Thursday of the Fourth Week in Ordinary Time

(I Kings 2:1-4.10-12; Mark 6:7-13)

St. Dominic founded the Order of Preachers as a response to a missionary necessity. Many people, especially in southern France, were attracted to Catharism, a religion that taught the dualism of matter and spirit. What is spiritual, the Catharists believed, is good and what is material is evil. Fine food, drink, even sex between married partners were eschewed. Truth and goodness were to be embraced. For all the abuse that people make of material things we can see how Catharist ideas would have appeal among simple people.

Monks galloping on horses from well-endowed estates had little success in checking the Catharist distortion. Their near betrayal of poverty seemed only to confirm what the dualists were teaching. Dominic dreamed of a different tact. He would form a group of men who would beg for the food they ate and go on foot – two by two -- to preach truth to the people. Actually much of Dominic’s program is based on today’s gospel.

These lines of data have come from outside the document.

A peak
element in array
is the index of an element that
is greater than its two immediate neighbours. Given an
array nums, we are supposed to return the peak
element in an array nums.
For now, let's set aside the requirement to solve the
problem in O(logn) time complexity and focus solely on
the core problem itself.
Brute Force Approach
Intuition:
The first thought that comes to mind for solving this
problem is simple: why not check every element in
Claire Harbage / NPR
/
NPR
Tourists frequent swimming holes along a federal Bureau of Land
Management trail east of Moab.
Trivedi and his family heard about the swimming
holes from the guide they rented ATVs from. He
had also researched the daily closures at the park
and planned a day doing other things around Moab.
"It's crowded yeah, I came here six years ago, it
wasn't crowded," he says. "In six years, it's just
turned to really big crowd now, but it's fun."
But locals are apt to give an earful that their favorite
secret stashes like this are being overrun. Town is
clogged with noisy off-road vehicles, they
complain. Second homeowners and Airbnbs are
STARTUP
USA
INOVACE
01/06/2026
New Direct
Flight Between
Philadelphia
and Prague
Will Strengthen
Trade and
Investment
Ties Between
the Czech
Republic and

Jesus sends his disciples out with the same scarcity of physical resources – “no food, no sack, no money in their belts.” However, they go forth with spiritual power to cast out demons and to cure the sick. Their effect, as we shall read in Saturday’s mass, is considerable.

These stories challenge us to re-examine our lives. They make us ask if our possessions might not give a counter-message concerning what we treasure most. More than that, they urge us to seek spiritual values – truth, beauty, and goodness -- before material goods and to find satisfaction in doing the Lord’s work.

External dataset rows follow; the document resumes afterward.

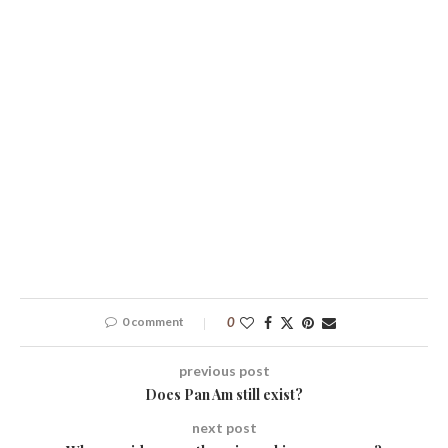
0 comment
0
previous post
Does Pan Am still exist?
next post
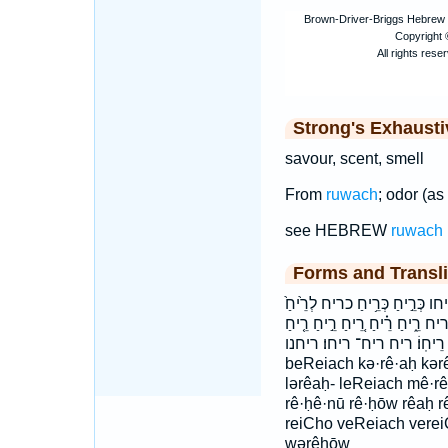
Strong's Exhaust
savour, scent, smell
From
ruwach
; odor (as
see HEBREW
ruwach
Forms and Transli
בְּרֵ֖יחַ בְּרֵ֣יחַ בריח וְרֵ֥יחַ וְרֵ
לְרֵ֣יחַ לְרֵ֤יחַ לְרֵ֥יחַ לְרֵֽיחַ
רֵ֥יחַ רֵ֧יחַ רֵֽיחַ־ רֵיחֵ֗נוּ רֵיחֽוֹ׃ רי
beReiach kə·rê·aḥ kərê
lərêaḥ- leReiach mê·r
rê·ḥê·nū rê·ḥōw rêaḥ 
reiCho veReiach vere
wərêḥōw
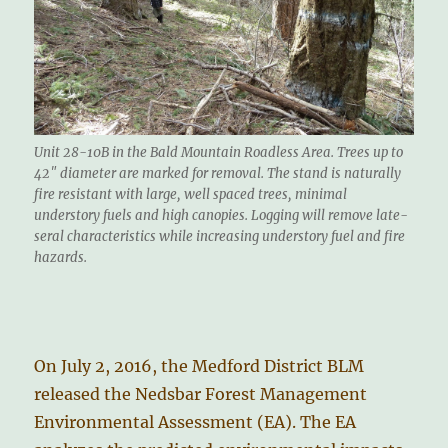
Unit 28-10B in the Bald Mountain Roadless Area. Trees up to
42″ diameter are marked for removal. The stand is naturally
fire resistant with large, well spaced trees, minimal
understory fuels and high canopies. Logging will remove late-
seral characteristics while increasing understory fuel and fire
hazards.
On July 2, 2016, the Medford District BLM
released the Nedsbar Forest Management
Environmental Assessment (EA). The EA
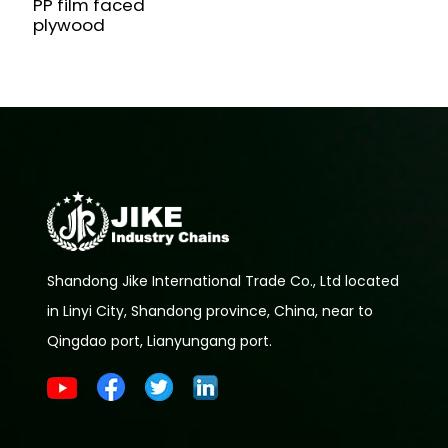
PP film faced
plywood
Shandong Jike International Trade Co., Ltd located
in Linyi City, Shandong province, China, near to
Qingdao port, Lianyungang port.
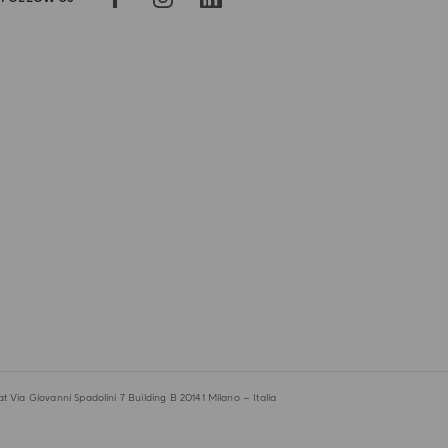
 Via Giovanni Spadolini 7 Building B 20141 Milano – Italia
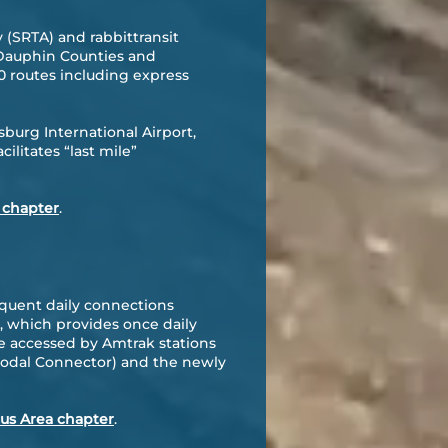
 (SRTA) and rabbittransit
d Dauphin Counties and
 routes including express
sburg International Airport,
litates “last mile”
 chapter
.
equent daily connections
, which provides once daily
e accessed by Amtrak stations
modal Connector) and the newly
cus Area chapter
.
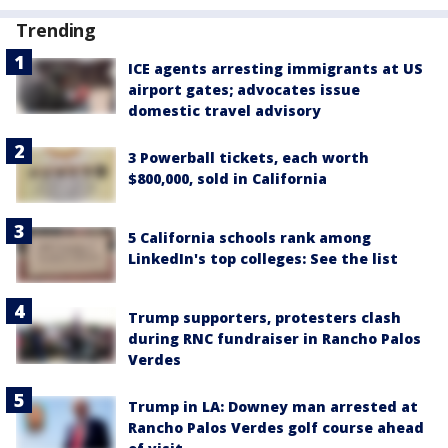
Trending
ICE agents arresting immigrants at US
airport gates; advocates issue
domestic travel advisory
3 Powerball tickets, each worth
$800,000, sold in California
5 California schools rank among
LinkedIn's top colleges: See the list
Trump supporters, protesters clash
during RNC fundraiser in Rancho Palos
Verdes
Trump in LA: Downey man arrested at
Rancho Palos Verdes golf course ahead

Wedensday, February 3. 2010

Wednesday of the Fourth Week in Ordinary Time

(II Samuel 24:2.9-17; Mark 6:1-6)

Once when he was President, Ronald Reagan’s entourage brought bottled water from the United States to Mexico on a diplomatic mission. The Mexicans were insulted. They thought something like, “Could the President’s staff not trust us to supply our distinguished guests with safe drinking water?” Perhaps this anecdote illumines David’s offense against God in taking a census of his people. At first hearing we may ask, “Is it not prudent for a king to know how many troops he has to fight with and how many people he must protect?” Maybe, but Israel has always been God’s trusteeship. So, God perceives the census as a display of distrust in His providence and knows that David, of all people, realizes this.

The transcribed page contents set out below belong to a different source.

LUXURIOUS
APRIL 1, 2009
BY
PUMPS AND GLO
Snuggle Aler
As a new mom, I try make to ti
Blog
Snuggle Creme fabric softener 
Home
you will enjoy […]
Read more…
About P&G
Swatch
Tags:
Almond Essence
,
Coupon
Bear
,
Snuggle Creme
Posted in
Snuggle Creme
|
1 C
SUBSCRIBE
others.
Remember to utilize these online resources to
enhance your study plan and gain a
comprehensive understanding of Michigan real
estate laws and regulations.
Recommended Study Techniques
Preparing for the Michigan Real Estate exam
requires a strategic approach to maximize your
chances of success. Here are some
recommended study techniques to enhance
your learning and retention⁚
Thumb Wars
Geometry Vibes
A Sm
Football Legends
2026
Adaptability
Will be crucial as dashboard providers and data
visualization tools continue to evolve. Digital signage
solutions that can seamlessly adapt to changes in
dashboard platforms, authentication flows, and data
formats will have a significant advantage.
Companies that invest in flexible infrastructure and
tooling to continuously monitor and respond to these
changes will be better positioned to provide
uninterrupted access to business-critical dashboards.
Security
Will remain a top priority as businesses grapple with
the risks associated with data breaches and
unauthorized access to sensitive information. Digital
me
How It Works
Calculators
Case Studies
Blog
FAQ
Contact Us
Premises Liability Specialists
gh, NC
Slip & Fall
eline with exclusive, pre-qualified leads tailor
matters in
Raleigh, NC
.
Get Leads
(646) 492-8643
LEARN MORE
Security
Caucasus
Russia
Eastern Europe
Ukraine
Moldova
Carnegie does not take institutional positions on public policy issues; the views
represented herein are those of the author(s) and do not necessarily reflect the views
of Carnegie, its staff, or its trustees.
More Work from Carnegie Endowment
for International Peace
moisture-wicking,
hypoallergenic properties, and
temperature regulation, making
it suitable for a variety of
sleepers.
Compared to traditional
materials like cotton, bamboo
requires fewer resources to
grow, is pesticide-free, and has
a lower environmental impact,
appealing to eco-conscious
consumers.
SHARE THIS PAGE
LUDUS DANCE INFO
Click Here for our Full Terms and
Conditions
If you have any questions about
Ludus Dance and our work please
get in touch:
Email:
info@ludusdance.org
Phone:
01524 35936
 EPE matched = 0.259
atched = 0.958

Significantly, David recognizes his error and repents. Putting himself at God’s mercy and not human capriciousness shows that he does trust God more than any man or woman. Wisdom dictates that we, as well, make God our first and last refuge. Before we calculate how we are to meet the challenges we face, we should turn to God for assistance. Hopefully, we will beseech Him also on our last day saying, “Lord, have mercy.”

Tuesday, February 2, 2010

The Feast of the Presentation of the Lord

(Malachi3:1-4; Hebrews 2:14-18; Luke 2:22-40)

We will find the gospel today as typically Lucan in at least three ways. First, it highlights the Jewish background of Jesus. Not only are Mary and Joseph observing Jewish religious law, but also Simeon and Anna seem to be lifted off the pages of the Old Testament. With Simeon’s prophecy that Jesus is destined for the rise and fall of many in Israel, we see a narrative featuring both the Law and the Prophets.

Second, a small but significant characteristic of Luke is his gender inclusiveness. He cannot help include Elizabeth along with Zachariah in his birth account of John the Baptist. Later on, he will tell of the women disciples (although he does not use that term) of Jesus. When the Lucan Jesus tells the parable of the happiness of the shepherd who discovers the lost sheep, he will also tell of the joy of the housewife who finds the lost coin in her house. In the passage today Luke pairs the prophetess Anna with the holy man Simeon as similarly jubilant to witness the coming of the redemption of Israel.

But most important, of course, is the way Luke sees Jesus. He embodies the fulfillment of Isaiah’s prophecy of Israel being a light to the nations. Likewise, he brings peace wherever he goes, in this case to the faithful Simeon who has waited for decades for the Messiah. But the light and peace that Jesus brings does not come without great cost. Jesus is “a sign that will be contradicted,” that is, he will be opposed and indeed martyred in the completion of his mission.